┌─ Exercise data

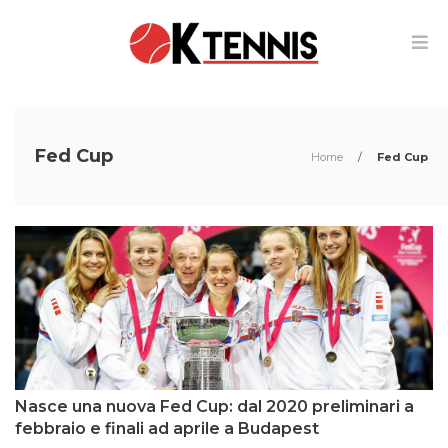
Fed Cup
Home
/
Fed Cup
Nasce una nuova Fed Cup: dal 2020 preliminari a
febbraio e finali ad aprile a Budapest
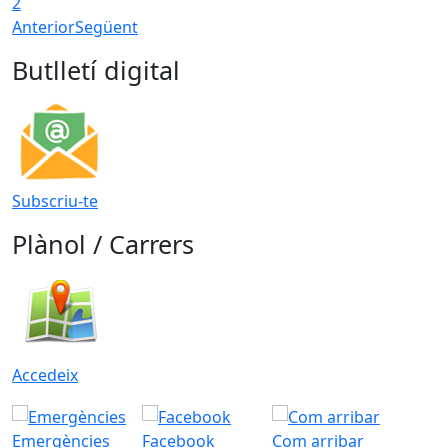
2
Anterior
Següent
Butlletí digital
Subscriu-te
Plànol / Carrers
Accedeix
Emergències
Facebook
Com arribar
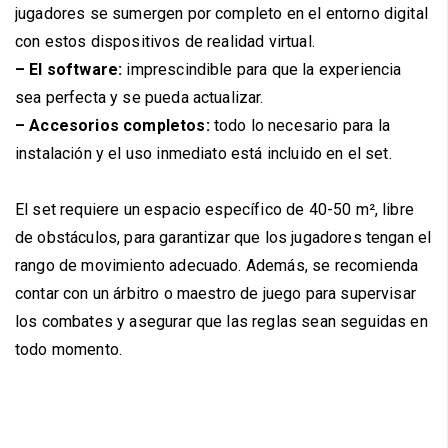
jugadores se sumergen por completo en el entorno digital
con estos dispositivos de realidad virtual.
– El software:
imprescindible para que la experiencia
sea perfecta y se pueda actualizar.
– Accesorios completos:
todo lo necesario para la
instalación y el uso inmediato está incluido en el set.
El set requiere un espacio específico de 40-50 m², libre
de obstáculos, para garantizar que los jugadores tengan el
rango de movimiento adecuado. Además, se recomienda
contar con un árbitro o maestro de juego para supervisar
los combates y asegurar que las reglas sean seguidas en
todo momento.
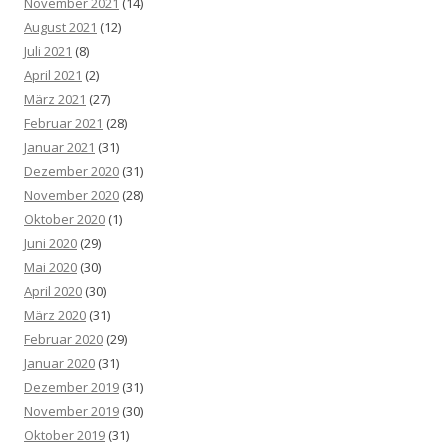
November 2021
(14)
August 2021
(12)
Juli 2021
(8)
April 2021
(2)
März 2021
(27)
Februar 2021
(28)
Januar 2021
(31)
Dezember 2020
(31)
November 2020
(28)
Oktober 2020
(1)
Juni 2020
(29)
Mai 2020
(30)
April 2020
(30)
März 2020
(31)
Februar 2020
(29)
Januar 2020
(31)
Dezember 2019
(31)
November 2019
(30)
Oktober 2019
(31)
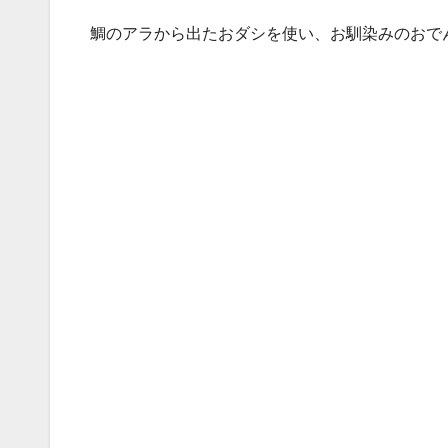
鯛のアラから出たおダシを使い、お馴染みのおで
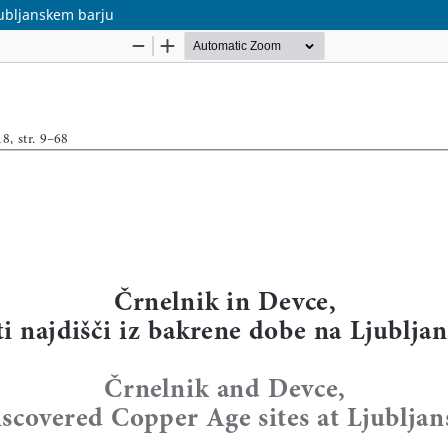
jubljanskem barju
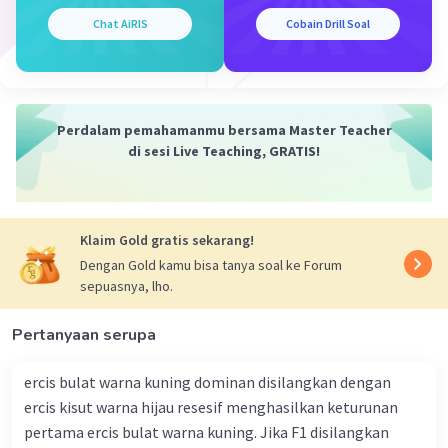
Jadi, nilai hambatan maksimal adalah 210 kΩ, dan nilai
Chat AiRIS
Cobain Drill Soal
hambatan minimal adalah 190 kΩ.
B. Resistor dengan kode warna coklat, hitam, kuning,
perak:
Perdalam pemahamanmu bersama Master Teacher
1. Coklat = angka 1
di sesi Live Teaching, GRATIS!
2. Hitam = angka 0
3. Kuning = 4 nol setelahnya, jadi nilai resistansinya
adalah 1 x 10^4 = 10.000 ohm = 10 kΩ
4. Perak = toleransi ±10%
Klaim Gold gratis sekarang!
Dengan Gold kamu bisa tanya soal ke Forum
Untuk menghitung nilai hambatan maksimal:
sepuasnya, lho.
Nilai hambatan = 10 kΩ
Toleransi = ±10%
Nilai hambatan maksimal = 10 kΩ + (10 kΩ x 10%) = 10 kΩ
Pertanyaan serupa
+ 1 kΩ = 11 kΩ
ercis bulat warna kuning dominan disilangkan dengan
Untuk menghitung nilai hambatan minimal:
ercis kisut warna hijau resesif menghasilkan keturunan
Nilai hambatan = 10 kΩ
pertama ercis bulat warna kuning. Jika F1 disilangkan
Toleransi = ±10%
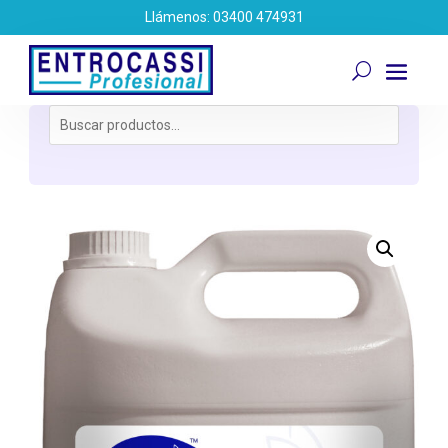
Llámenos: 03400 474931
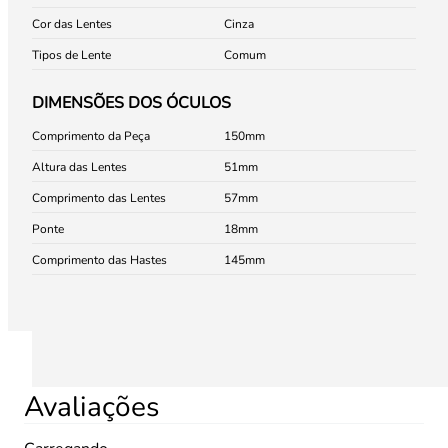
Cor das Lentes
Cinza
Tipos de Lente
Comum
DIMENSÕES DOS ÓCULOS
Comprimento da Peça
150
Altura das Lentes
51
Comprimento das Lentes
57
Ponte
18
Comprimento das Hastes
145
Avaliações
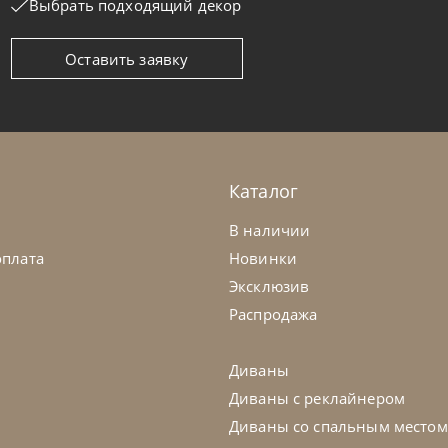
Выбрать подходящий декор
Оставить заявку
it
по запросу
Sedit
ул Jasmine
Стул Louis
а заказ
45-90 дн
+1 в наличии
На заказ
Каталог
на выбор
на выбор
на выбор
В наличии
оплата
Новинки
Эксклюзив
Распродажа
Диваны
Диваны с реклайнером
Диваны со спальным местом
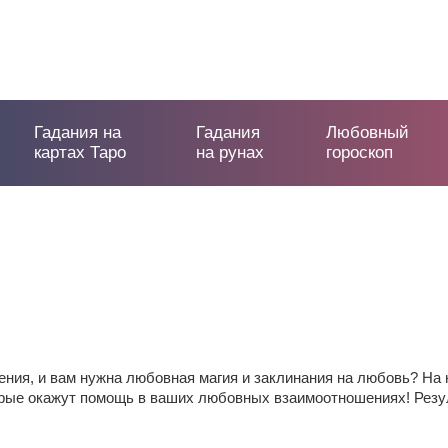
Гадания на
Гадания
Любовный
картах Таро
на рунах
гороскоп
ия, и вам нужна любовная магия и заклинания на любовь? На 
ые окажут помощь в ваших любовных взаимоотношениях! Резуль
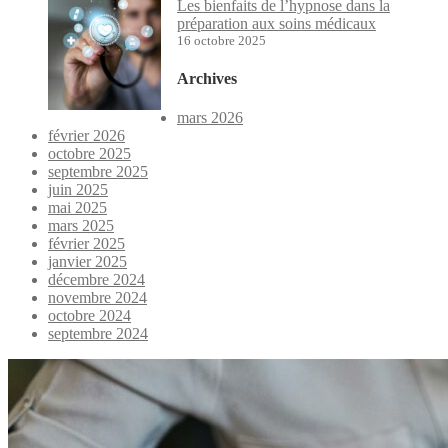
Les bienfaits de l’hypnose dans la
préparation aux soins médicaux
16 octobre 2025
Archives
mars 2026
février 2026
octobre 2025
septembre 2025
juin 2025
mai 2025
mars 2025
février 2025
janvier 2025
décembre 2024
novembre 2024
octobre 2024
septembre 2024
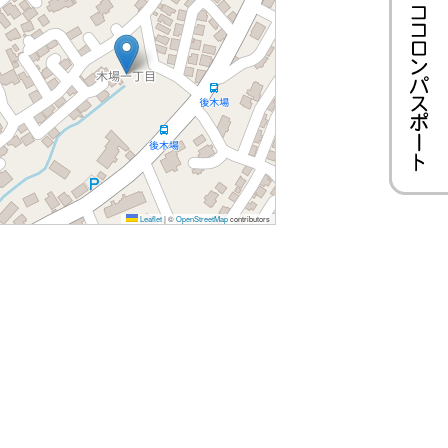
Leaflet
|
©
OpenStreetMap
contributors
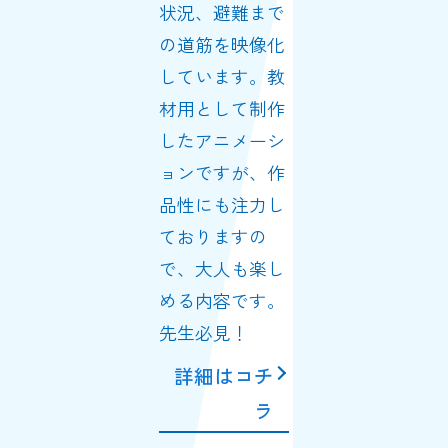
状況、避難まで
の道筋を映像化
しています。教
材用として制作
したアニメーシ
ョンですが、作
品性にも注力し
ておりますの
で、大人も楽し
める内容です。
先生必見！
詳細はコチ
ラ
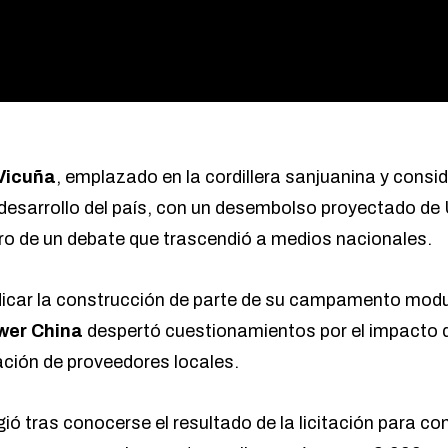
Vicuña
, emplazado en la cordillera sanjuanina y consi
 desarrollo del país, con un desembolso proyectado d
ntro de un debate que trascendió a medios nacionales.
dicar la construcción de parte de su campamento modu
wer China
despertó cuestionamientos por el impacto q
ación de proveedores locales.
ió tras conocerse el resultado de la licitación para con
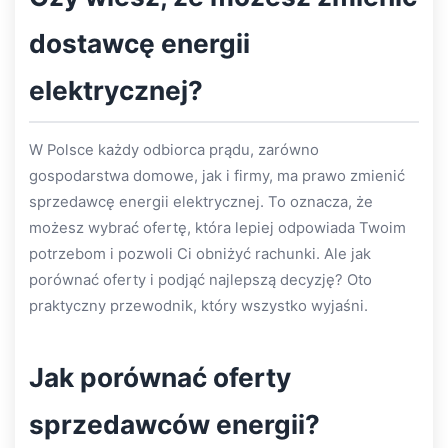
dostawcę energii
elektrycznej?
W Polsce każdy odbiorca prądu, zarówno
gospodarstwa domowe, jak i firmy, ma prawo zmienić
sprzedawcę energii elektrycznej. To oznacza, że
możesz wybrać ofertę, która lepiej odpowiada Twoim
potrzebom i pozwoli Ci obniżyć rachunki. Ale jak
porównać oferty i podjąć najlepszą decyzję? Oto
praktyczny przewodnik, który wszystko wyjaśni.
Jak porównać oferty
sprzedawców energii?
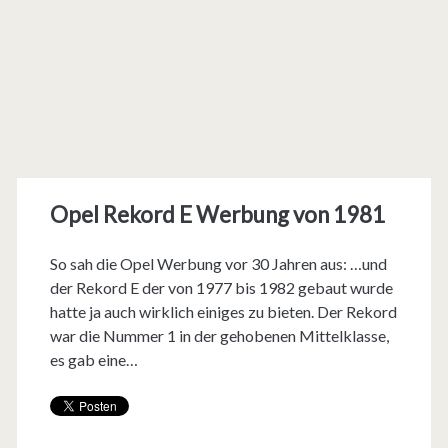
Opel Rekord E Werbung von 1981
So sah die Opel Werbung vor 30 Jahren aus: …und
der Rekord E der von 1977 bis 1982 gebaut wurde
hatte ja auch wirklich einiges zu bieten. Der Rekord
war die Nummer 1 in der gehobenen Mittelklasse,
es gab eine…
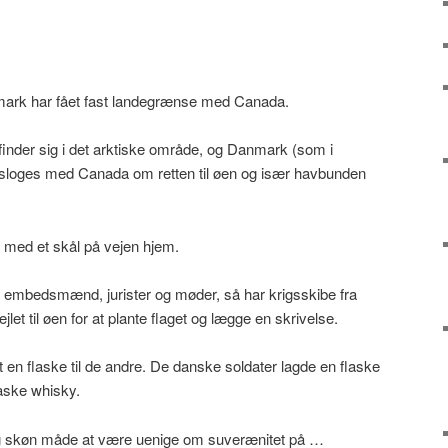
mark har fået fast landegrænse med Canada.
inder sig i det arktiske område, og Danmark (som i
s sloges med Canada om retten til øen og især havbunden
 med et skål på vejen hjem.
 embedsmænd, jurister og møder, så har krigsskibe fra
et til øen for at plante flaget og lægge en skrivelse.
 en flaske til de andre. De danske soldater lagde en flaske
aske whisky.
og skøn måde at være uenige om suverænitet på …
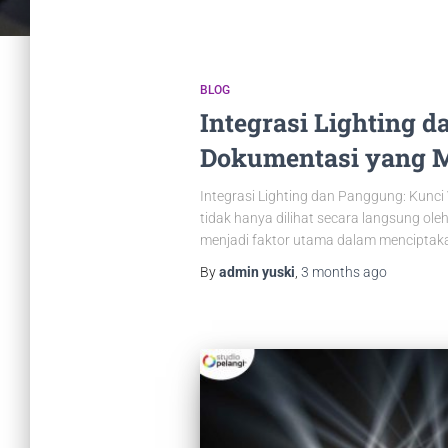
BLOG
Integrasi Lighting 
Dokumentasi yang 
Integrasi Lighting dan Panggung: Kunci
tidak hanya dilihat secara langsung ole
menjadi faktor utama dalam menciptakan
By
admin yuski
,
3 months
ago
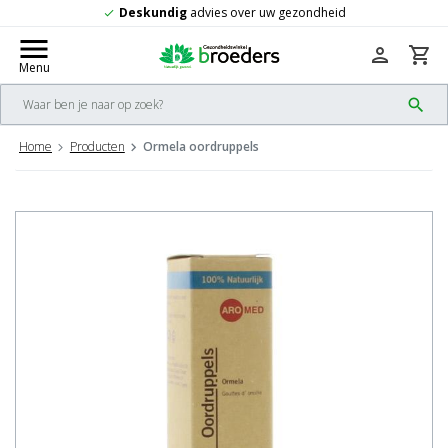
Deskundig
advies over uw gezondheid
check
menu
person
shopping_cart
Menu
search
Home
Producten
Ormela oordruppels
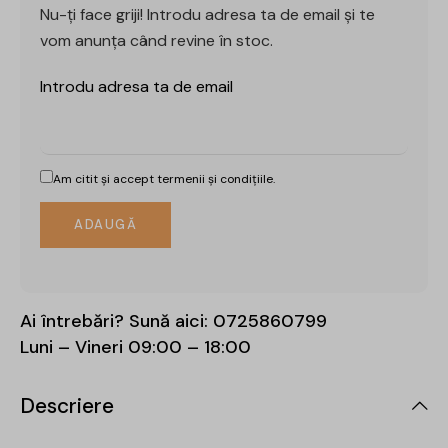
Nu-ți face griji! Introdu adresa ta de email și te
vom anunța când revine în stoc.
Introdu adresa ta de email
Am citit și accept
termenii și condițiile.
Ai întrebări? Sună aici:
0725860799
Luni – Vineri 09:00 – 18:00
Descriere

└─

Problem to work on: All the lines above should be reproduced exactly, and none of the pictures.

Task response:
Fed Cup
Home
/
Fed Cup
Nasce una nuova Fed Cup: dal 2020 preliminari a
febbraio e finali ad aprile a Budapest
2
Anterior
Següent
Butlletí digital
Subscriu-te
Plànol / Carrers
Accedeix
Emergències
Facebook
Com arribar
jugadores se sumergen por completo en el entorno digital
con estos dispositivos de realidad virtual.
– El software:
imprescindible para que la experiencia
sea perfecta y se pueda actualizar.
– Accesorios completos:
todo lo necesario para la
instalación y el uso inmediato está incluido en el set.
El set requiere un espacio específico de 40-50 m², libre
de obstáculos, para garantizar que los jugadores tengan el
rango de movimiento adecuado. Además, se recomienda
contar con un árbitro o maestro de juego para supervisar
los combates y asegurar que las reglas sean seguidas en
todo momento.
November 2021
(14)
August 2021
(12)
Juli 2021
(8)
April 2021
(2)
März 2021
(27)
Februar 2021
(28)
Januar 2021
(31)
Dezember 2020
(31)
November 2020
(28)
Oktober 2020
(1)
Juni 2020
(29)
Mai 2020
(30)
April 2020
(30)
März 2020
(31)
Februar 2020
(29)
Januar 2020
(31)
Dezember 2019
(31)
November 2019
(30)
Oktober 2019
(31)
鯛のアラから出たおダシを使い、お馴染みのおで
jubljanskem barju
Jadi, nilai hambatan maksimal adalah 210 kΩ, dan nilai
Chat AiRIS
Cobain Drill Soal
hambatan minimal adalah 190 kΩ.
B. Resistor dengan kode warna coklat, hitam, kuning,
perak:
Perdalam pemahamanmu bersama Master Teacher
1. Coklat = angka 1
di sesi Live Teaching, GRATIS!
2. Hitam = angka 0
3. Kuning = 4 nol setelahnya, jadi nilai resistansinya
adalah 1 x 10^4 = 10.000 ohm = 10 kΩ
4. Perak = toleransi ±10%
Klaim Gold gratis sekarang!
Dengan Gold kamu bisa tanya soal ke Forum
Untuk menghitung nilai hambatan maksimal:
sepuasnya, lho.
Nilai hambatan = 10 kΩ
Toleransi = ±10%
Nilai hambatan maksimal = 10 kΩ + (10 kΩ x 10%) = 10 kΩ
Pertanyaan serupa
+ 1 kΩ = 11 kΩ
ercis bulat warna kuning dominan disilangkan dengan
Untuk menghitung nilai hambatan minimal:
ercis kisut warna hijau resesif menghasilkan keturunan
Nilai hambatan = 10 kΩ
pertama ercis bulat warna kuning. Jika F1 disilangkan
Toleransi = ±10%
Llámenos: 03400 474931
Cor das Lentes
Cinza
Tipos de Lente
Comum
DIMENSÕES DOS ÓCULOS
Comprimento da Peça
150
Altura das Lentes
51
Comprimento das Lentes
57
Ponte
18
Comprimento das Hastes
145
Avaliações
Выбрать подходящий декор
Оставить заявку
it
по запросу
Sedit
ул Jasmine
Стул Louis
а заказ
45-90 дн
+1 в наличии
На заказ
Каталог
на выбор
на выбор
на выбор
В наличии
оплата
Новинки
Эксклюзив
Распродажа
Диваны
Диваны с реклайнером
Диваны со спальным местом
Гадания на
Гадания
Любовный
картах Таро
на рунах
гороскоп
ия, и вам нужна любовная магия и заклинания на любовь? На 
ые окажут помощь в ваших любовных взаимоотношениях! Резуль
Les bienfaits de l’hypnose dans la
préparation aux soins médicaux
16 octobre 2025
Archives
mars 2026
février 2026
octobre 2025
septembre 2025
juin 2025
mai 2025
mars 2025
février 2025
janvier 2025
décembre 2024
novembre 2024
octobre 2024
septembre 2024
Leaflet
|
©
OpenStreetMap
contributors
状況、避難まで
の道筋を映像化
しています。教
材用として制作
したアニメーシ
ョンですが、作
品性にも注力し
ておりますの
で、大人も楽し
める内容です。
先生必見！
詳細はコチ
ラ
Vicuña
, emplazado en la cordillera sanjuanina y consi
 desarrollo del país, con un desembolso proyectado d
ntro de un debate que trascendió a medios nacionales.
dicar la construcción de parte de su campamento modu
wer China
despertó cuestionamientos por el impacto q
ación de proveedores locales.
ió tras conocerse el resultado de la licitación para con
dostawcę energii
elektrycznej?
W Polsce każdy odbiorca prądu, zarówno
gospodarstwa domowe, jak i firmy, ma prawo zmienić
sprzedawcę energii elektrycznej. To oznacza, że
możesz wybrać ofertę, która lepiej odpowiada Twoim
potrzebom i pozwoli Ci obniżyć rachunki. Ale jak
porównać oferty i podjąć najlepszą decyzję? Oto
praktyczny przewodnik, który wszystko wyjaśni.
Jak porównać oferty
sprzedawców energii?
Opel Rekord E Werbung von 1981
So sah die Opel Werbung vor 30 Jahren aus: …und
der Rekord E der von 1977 bis 1982 gebaut wurde
hatte ja auch wirklich einiges zu bieten. Der Rekord
war die Nummer 1 in der gehobenen Mittelklasse,
es gab eine…
mark har fået fast landegrænse med Canada.
inder sig i det arktiske område, og Danmark (som i
s sloges med Canada om retten til øen og især havbunden
 med et skål på vejen hjem.
 embedsmænd, jurister og møder, så har krigsskibe fra
et til øen for at plante flaget og lægge en skrivelse.
 en flaske til de andre. De danske soldater lagde en flaske
aske whisky.
og skøn måde at være uenige om suverænitet på …
BLOG
Integrasi Lighting 
Dokumentasi yang 
Integrasi Lighting dan Panggung: Kunci
tidak hanya dilihat secara langsung ole
menjadi faktor utama dalam menciptakan
By
admin yuski
,
3 months
ago
Deskundig
advies over uw gezondheid
check
menu
person
shopping_cart
Menu
search
Home
Producten
Ormela oordruppels
Nu-ți face griji! Introdu adresa ta de email și te
vom anunța când revine în stoc.
Introdu adresa ta de email
Am citit și accept
termenii și condițiile.
Ai întrebări? Sună aici:
0725860799
Luni – Vineri 09:00 – 18:00
Descriere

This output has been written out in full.